__DATA SHOWN__:
===============
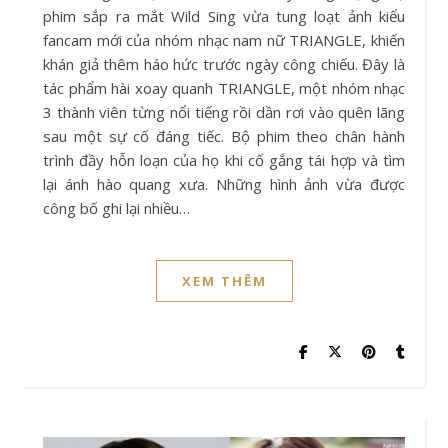
phim sắp ra mắt Wild Sing vừa tung loạt ảnh kiểu
fancam mới của nhóm nhạc nam nữ TRIANGLE, khiến
khán giả thêm háo hức trước ngày công chiếu. Đây là
tác phẩm hài xoay quanh TRIANGLE, một nhóm nhạc
3 thành viên từng nổi tiếng rồi dần rơi vào quên lãng
sau một sự cố đáng tiếc. Bộ phim theo chân hành
trình đầy hỗn loạn của họ khi cố gắng tái hợp và tìm
lại ánh hào quang xưa. Những hình ảnh vừa được
công bố ghi lại nhiều…
XEM THÊM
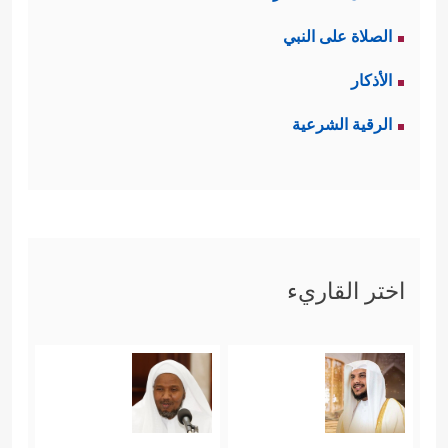
الصلاة على النبي
الأذكار
الرقية الشرعية
اختر القاريء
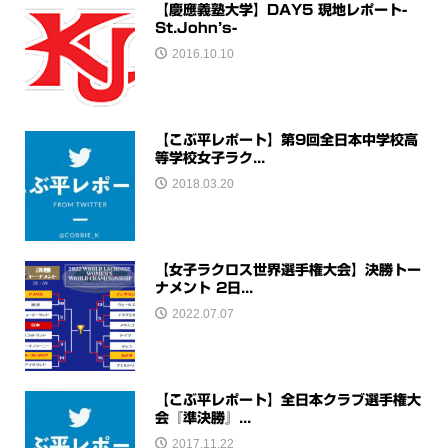
【慶應義塾大学】DAY5 現地レポート-
St.John’s-
2016.10.10
【こぶ平レポート】第9回全日本中学校高
等学校女子ラク...
2018.03.20
【女子ラクロス世界選手権大会】決勝トー
ナメント 2日...
2022.07.07
【こぶ平レポート】全日本クラブ選手権大
会『準決勝』...
2017.11.22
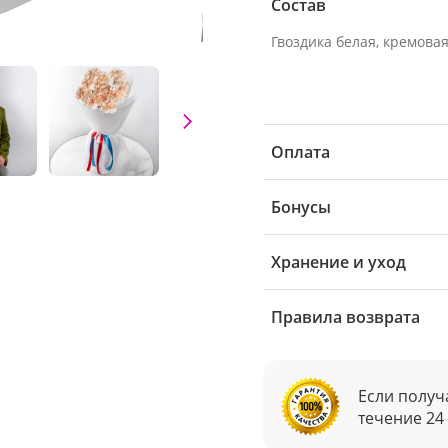
Состав
Гвоздика белая, кремовая 
Оплата
Бонусы
Хранение и уход
Правила возврата
Если получ
течение 24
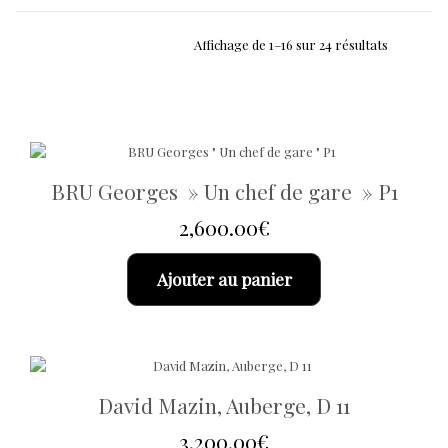
Affichage de 1–16 sur 24 résultats
BRU Georges » Un chef de gare » P1
2,600.00
€
Ajouter au panier
David Mazin, Auberge, D 11
3,200.00
€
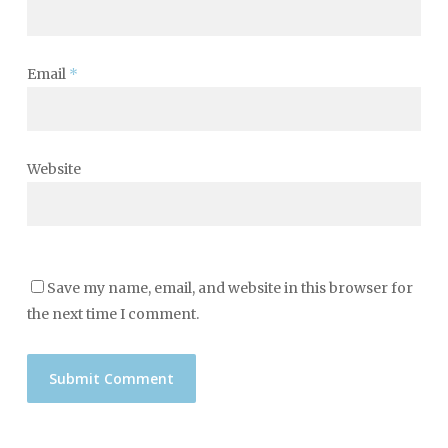
Email
*
Website
Save my name, email, and website in this browser for
the next time I comment.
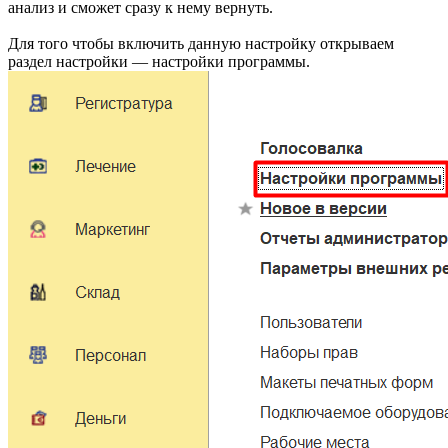
анализ и сможет сразу к нему вернуть.
Для того чтобы включить данную настройку открываем
раздел настройки — настройки программы.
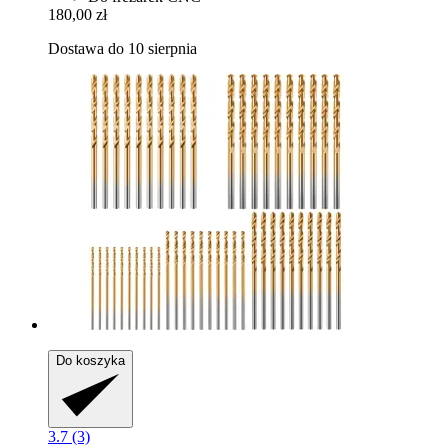
180,00 zł
Dostawa do 10 sierpnia
Do koszyka
3.7 (3)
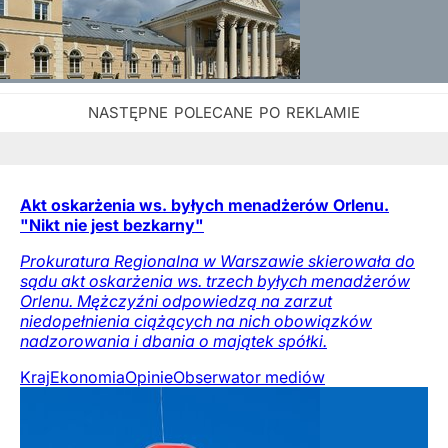
Akt oskarżenia ws. byłych menadżerów Orlenu.
"Nikt nie jest bezkarny"
Prokuratura Regionalna w Warszawie skierowała do
sądu akt oskarżenia ws. trzech byłych menadżerów
Orlenu. Mężczyźni odpowiedzą na zarzut
niedopełnienia ciążących na nich obowiązków
nadzorowania i dbania o majątek spółki.
Kraj
Ekonomia
Opinie
Obserwator mediów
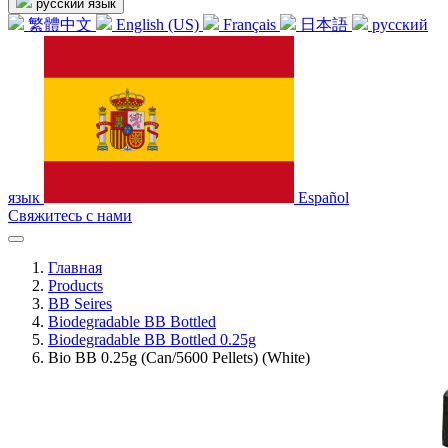
русский язык
繁體中文
English (US)
Français
日本語
русский
язык
Español
Свяжитесь с нами
Главная
Products
BB Seires
Biodegradable BB Bottled
Biodegradable BB Bottled 0.25g
Bio BB 0.25g (Can/5600 Pellets) (White)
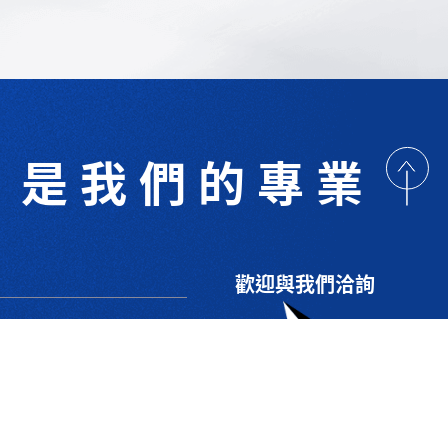
是我們的專業
歡迎與我們洽詢
術研討
最新消息
下載專區
聯絡我們
支援服務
===============
__EXERCISE__: Retype every line of text read from the records above, in order, and leave out the pictures.

__THE COMPLETED TASK__:
phim sắp ra mắt Wild Sing vừa tung loạt ảnh kiểu
fancam mới của nhóm nhạc nam nữ TRIANGLE, khiến
khán giả thêm háo hức trước ngày công chiếu. Đây là
tác phẩm hài xoay quanh TRIANGLE, một nhóm nhạc
3 thành viên từng nổi tiếng rồi dần rơi vào quên lãng
sau một sự cố đáng tiếc. Bộ phim theo chân hành
trình đầy hỗn loạn của họ khi cố gắng tái hợp và tìm
lại ánh hào quang xưa. Những hình ảnh vừa được
công bố ghi lại nhiều…
XEM THÊM
الصلاة على النبي
الأذكار
الرقية الشرعية
اختر القاريء
【慶應義塾大学】DAY5 現地レポート-
St.John’s-
2016.10.10
【こぶ平レポート】第9回全日本中学校高
等学校女子ラク...
2018.03.20
【女子ラクロス世界選手権大会】決勝トー
ナメント 2日...
2022.07.07
【こぶ平レポート】全日本クラブ選手権大
会『準決勝』...
2017.11.22
Состав
Гвоздика белая, кремовая 
Оплата
Бонусы
Хранение и уход
Правила возврата
Если получ
течение 24
Affichage de 1–16 sur 24 résultats
BRU Georges » Un chef de gare » P1
2,600.00
€
Ajouter au panier
David Mazin, Auberge, D 11
3,200.00
€
Email
*
Website
Save my name, email, and website in this browser for
the next time I comment.
анализ и сможет сразу к нему вернуть.
Для того чтобы включить данную настройку открываем
раздел настройки — настройки программы.
180,00 zł
Dostawa do 10 sierpnia
Do koszyka
3.7 (3)
Akt oskarżenia ws. byłych menadżerów Orlenu.
"Nikt nie jest bezkarny"
Prokuratura Regionalna w Warszawie skierowała do
sądu akt oskarżenia ws. trzech byłych menadżerów
Orlenu. Mężczyźni odpowiedzą na zarzut
niedopełnienia ciążących na nich obowiązków
nadzorowania i dbania o majątek spółki.
Kraj
Ekonomia
Opinie
Obserwator mediów
русский язык
繁體中文
English (US)
Français
日本語
русский
язык
Español
Свяжитесь с нами
Главная
Products
BB Seires
Biodegradable BB Bottled
Biodegradable BB Bottled 0.25g
Bio BB 0.25g (Can/5600 Pellets) (White)
是我們的專業
歡迎與我們洽詢
術研討
最新消息
下載專區
聯絡我們
支援服務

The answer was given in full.